**RECORDS FOR THE TASK:**

Start of Block

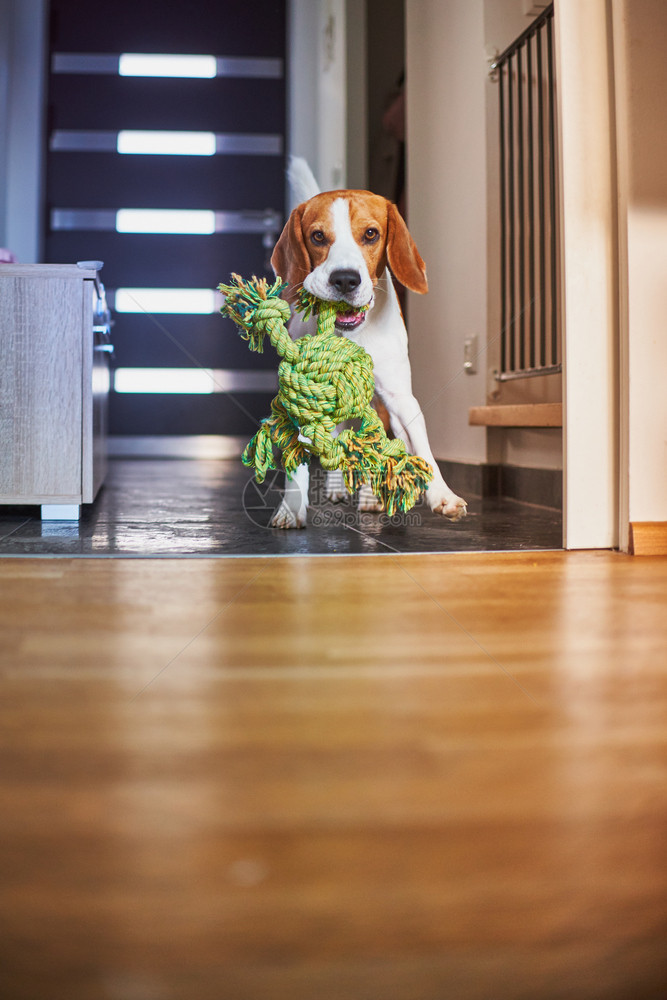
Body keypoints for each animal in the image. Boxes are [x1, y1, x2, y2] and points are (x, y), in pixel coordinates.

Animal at [268, 175, 468, 528]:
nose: (345, 279)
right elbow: (298, 463)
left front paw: (443, 496)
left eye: (371, 234)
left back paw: (370, 498)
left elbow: (422, 448)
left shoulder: (400, 398)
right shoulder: (301, 400)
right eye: (317, 236)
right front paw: (291, 508)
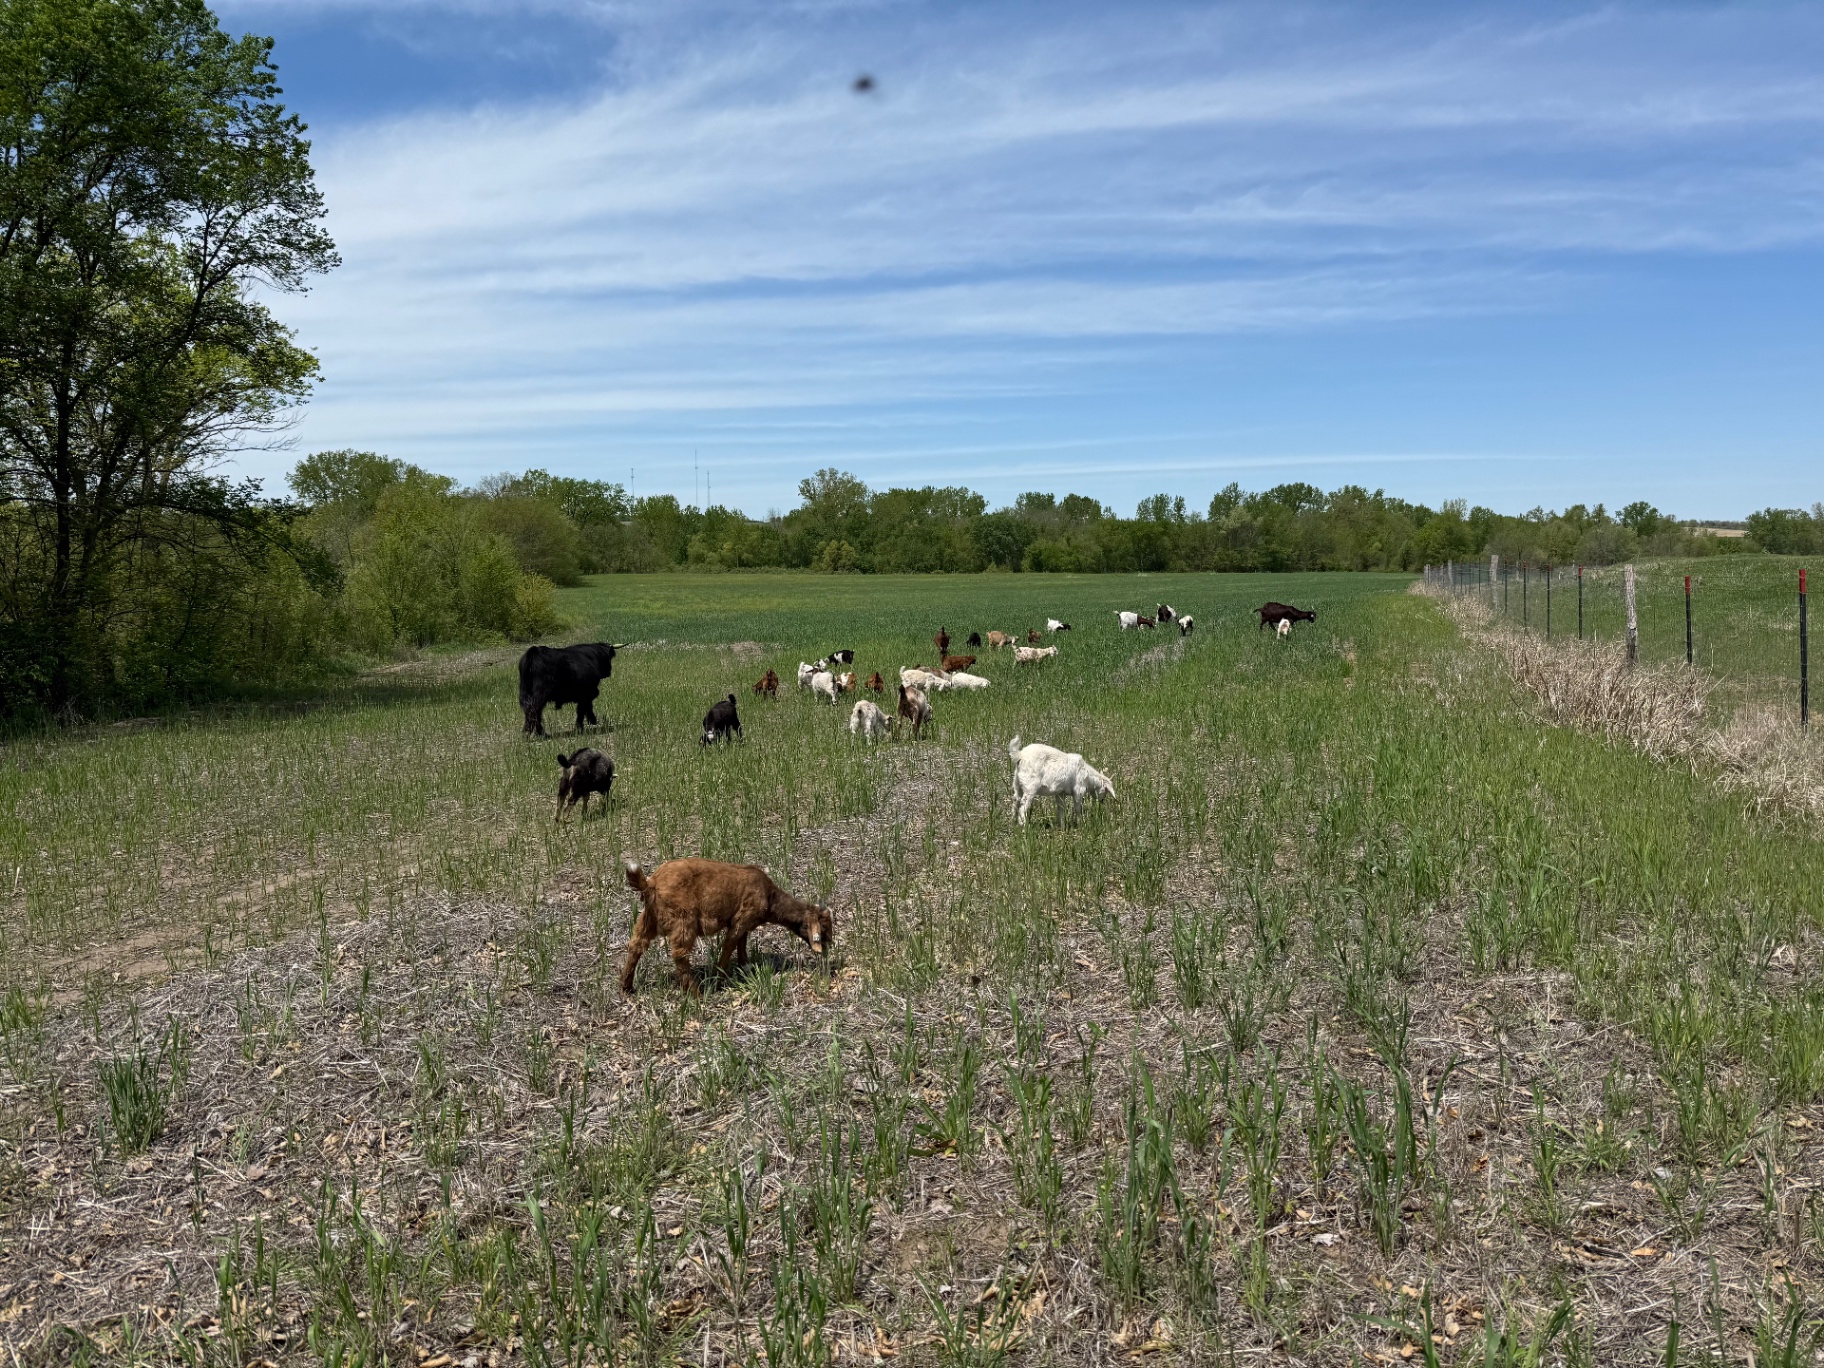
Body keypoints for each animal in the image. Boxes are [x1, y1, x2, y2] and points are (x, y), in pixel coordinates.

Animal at [622, 858, 831, 996]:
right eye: (824, 928)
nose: (828, 947)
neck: (770, 896)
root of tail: (652, 883)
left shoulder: (743, 921)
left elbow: (741, 942)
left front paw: (745, 965)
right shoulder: (743, 916)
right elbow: (730, 944)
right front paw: (718, 979)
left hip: (649, 918)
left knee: (636, 944)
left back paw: (627, 986)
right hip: (683, 918)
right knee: (679, 954)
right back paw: (695, 993)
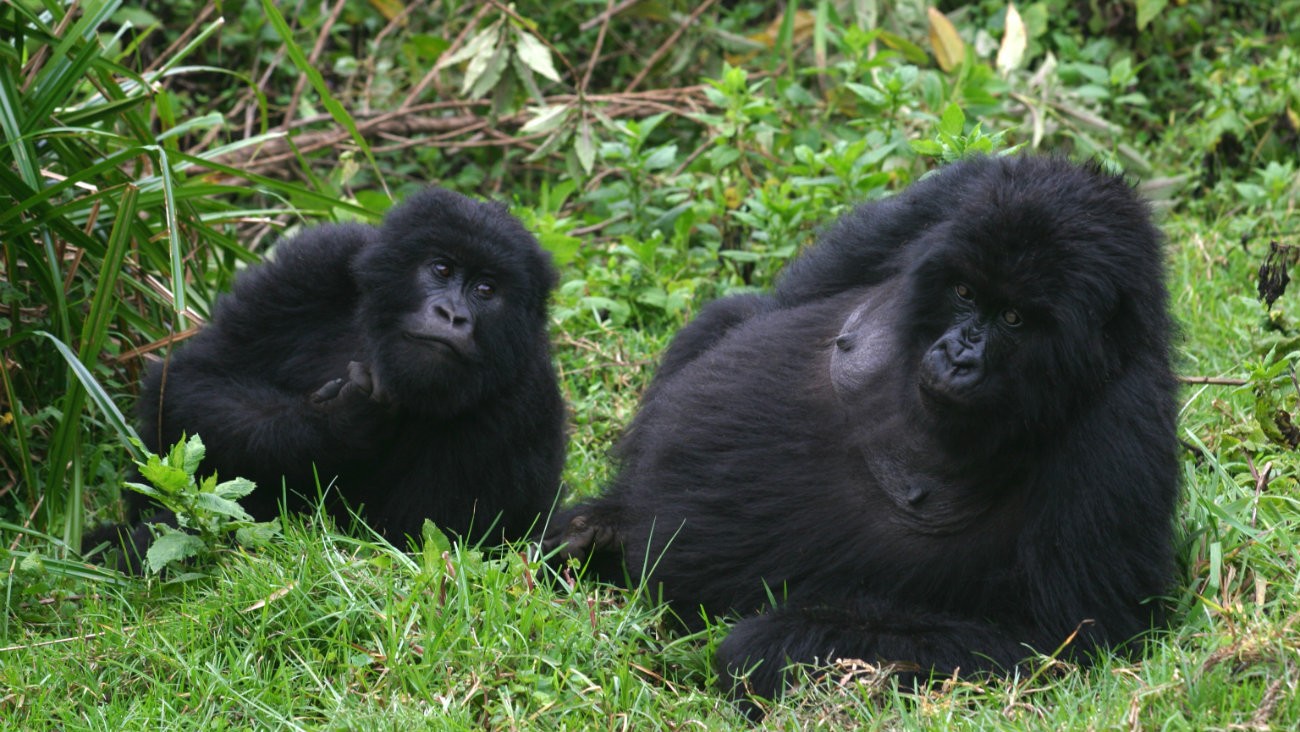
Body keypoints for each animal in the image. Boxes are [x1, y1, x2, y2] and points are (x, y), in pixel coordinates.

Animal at [86, 187, 564, 572]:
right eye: (442, 269)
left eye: (486, 290)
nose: (452, 315)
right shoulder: (312, 263)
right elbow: (190, 384)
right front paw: (337, 425)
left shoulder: (523, 396)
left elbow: (416, 546)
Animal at [543, 156, 1185, 712]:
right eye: (965, 293)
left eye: (1014, 319)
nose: (958, 355)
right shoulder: (956, 192)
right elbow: (775, 302)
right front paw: (605, 519)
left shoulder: (1121, 427)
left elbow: (1058, 638)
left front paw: (774, 646)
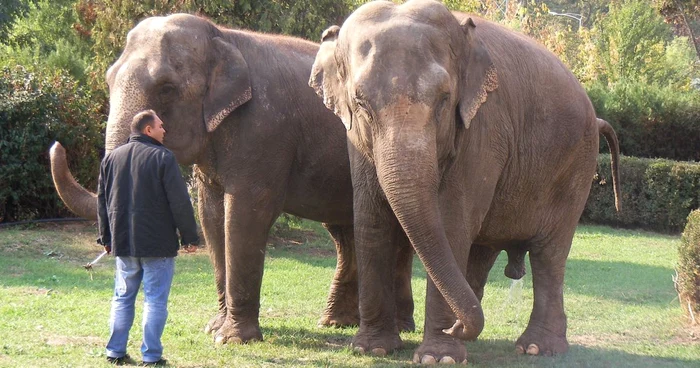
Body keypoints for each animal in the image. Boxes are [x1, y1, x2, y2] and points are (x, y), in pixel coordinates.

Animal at [52, 12, 418, 344]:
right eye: (108, 79)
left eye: (167, 88)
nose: (57, 146)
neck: (223, 35)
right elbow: (211, 217)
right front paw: (214, 328)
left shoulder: (264, 129)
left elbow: (245, 214)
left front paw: (232, 339)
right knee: (344, 232)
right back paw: (334, 323)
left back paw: (398, 328)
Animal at [308, 0, 620, 362]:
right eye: (360, 103)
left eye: (444, 98)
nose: (454, 327)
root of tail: (596, 116)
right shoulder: (354, 140)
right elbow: (371, 219)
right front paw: (371, 348)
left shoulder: (484, 128)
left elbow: (452, 223)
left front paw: (437, 356)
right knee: (484, 250)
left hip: (575, 170)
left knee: (549, 254)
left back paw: (536, 347)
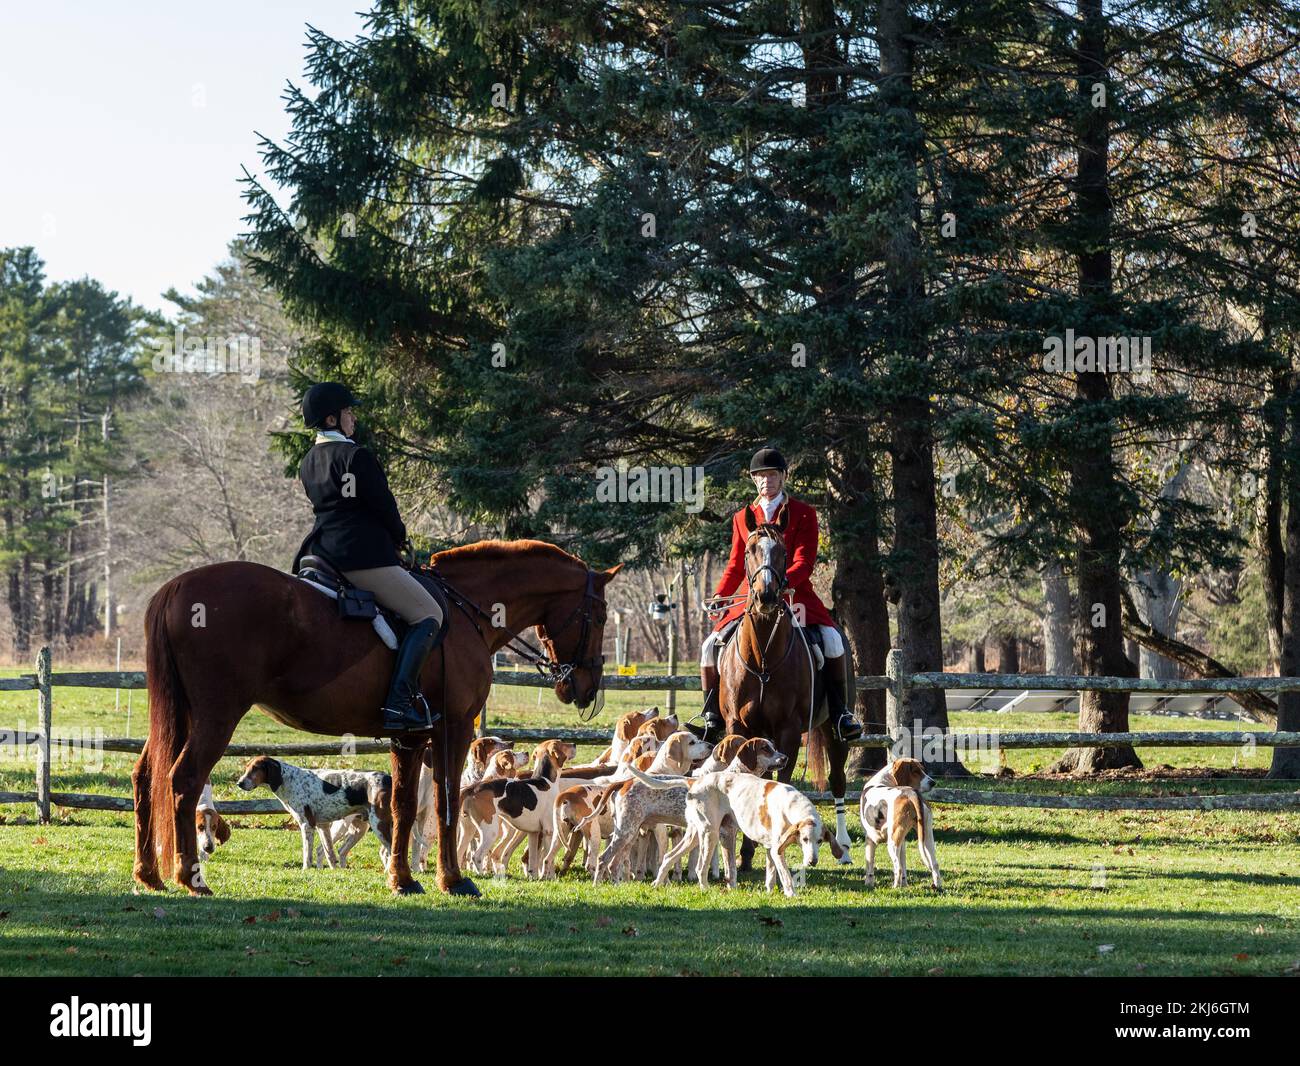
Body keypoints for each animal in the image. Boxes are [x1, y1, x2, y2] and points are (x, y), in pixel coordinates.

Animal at [131, 538, 618, 894]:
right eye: (599, 616)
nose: (584, 687)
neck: (467, 612)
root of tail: (177, 588)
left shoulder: (410, 735)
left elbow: (401, 804)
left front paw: (402, 879)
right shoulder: (453, 727)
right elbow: (445, 800)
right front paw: (452, 880)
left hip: (183, 714)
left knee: (146, 776)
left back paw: (149, 875)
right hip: (217, 714)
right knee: (183, 779)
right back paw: (190, 878)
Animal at [712, 506, 852, 868]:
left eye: (784, 552)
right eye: (749, 550)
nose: (766, 595)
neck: (763, 656)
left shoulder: (788, 732)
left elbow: (782, 784)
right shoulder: (738, 727)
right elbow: (750, 778)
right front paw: (746, 854)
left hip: (835, 730)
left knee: (838, 780)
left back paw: (844, 847)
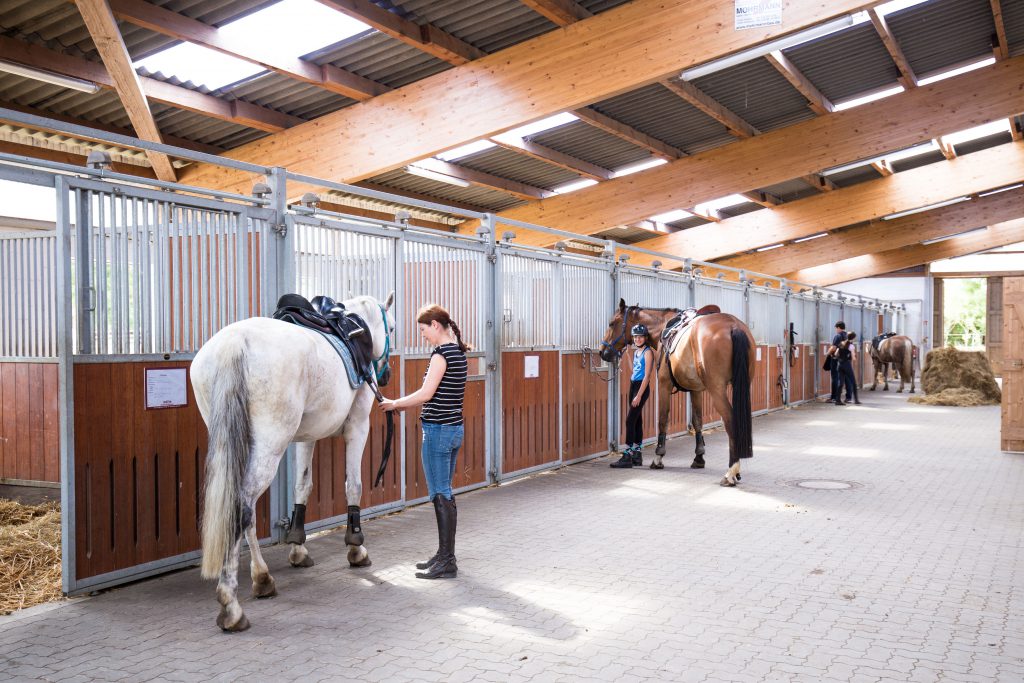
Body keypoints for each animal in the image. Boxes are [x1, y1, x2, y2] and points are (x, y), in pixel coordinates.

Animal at [190, 290, 393, 634]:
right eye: (391, 326)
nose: (386, 374)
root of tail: (235, 343)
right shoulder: (358, 426)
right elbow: (353, 485)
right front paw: (356, 547)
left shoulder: (306, 436)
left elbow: (303, 485)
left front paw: (298, 548)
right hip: (270, 444)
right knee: (242, 508)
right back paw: (232, 605)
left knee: (244, 510)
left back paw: (262, 578)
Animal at [598, 299, 757, 485]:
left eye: (611, 323)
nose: (602, 351)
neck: (662, 328)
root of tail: (733, 326)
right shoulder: (696, 390)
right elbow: (697, 421)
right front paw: (699, 458)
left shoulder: (664, 385)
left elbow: (662, 420)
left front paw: (658, 458)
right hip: (742, 386)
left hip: (717, 389)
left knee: (730, 421)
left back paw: (731, 471)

End of Block

**WORK ITEM:** With the pictures omitted, copy the entries above exactly from the line containing "right back paw: (334, 323)" through the line containing "right eye: (391, 326)", both lines included.

**RESULT BELOW:**
right back paw: (334, 323)
left back paw: (398, 328)
Animal at [308, 0, 620, 362]:
right eye: (360, 103)
left eye: (444, 98)
nose: (454, 327)
root of tail: (596, 116)
right shoulder: (354, 140)
right elbow: (371, 219)
right front paw: (371, 348)
left shoulder: (484, 128)
left elbow: (452, 223)
left front paw: (437, 356)
right knee: (484, 250)
left hip: (575, 170)
left knee: (549, 254)
left back paw: (536, 347)
Body keypoints for each animal in the image. Boxes are [x1, y1, x2, y2] and points are (x, y), in pixel coordinates.

Animal at [131, 538, 618, 894]:
right eye: (599, 616)
nose: (584, 687)
neck: (467, 612)
root of tail: (177, 588)
left shoulder: (410, 735)
left elbow: (401, 804)
left front paw: (402, 879)
right shoulder: (453, 727)
right elbow: (445, 800)
right front paw: (452, 880)
left hip: (183, 714)
left knee: (146, 776)
left back paw: (149, 875)
right hip: (217, 714)
right knee: (183, 779)
right back paw: (190, 878)
Animal at [712, 506, 852, 868]:
left eye: (784, 552)
right eye: (749, 550)
nose: (766, 595)
neck: (763, 656)
left shoulder: (788, 732)
left elbow: (782, 784)
right shoulder: (738, 727)
right elbow: (750, 778)
right front paw: (746, 854)
left hip: (835, 730)
left knee: (838, 780)
left back paw: (844, 847)
Body keypoints for each animal in the image. Boxes are [x1, y1, x2, y2] and points are (x, y), in pixel coordinates.

Animal at [190, 290, 393, 634]:
right eye: (391, 326)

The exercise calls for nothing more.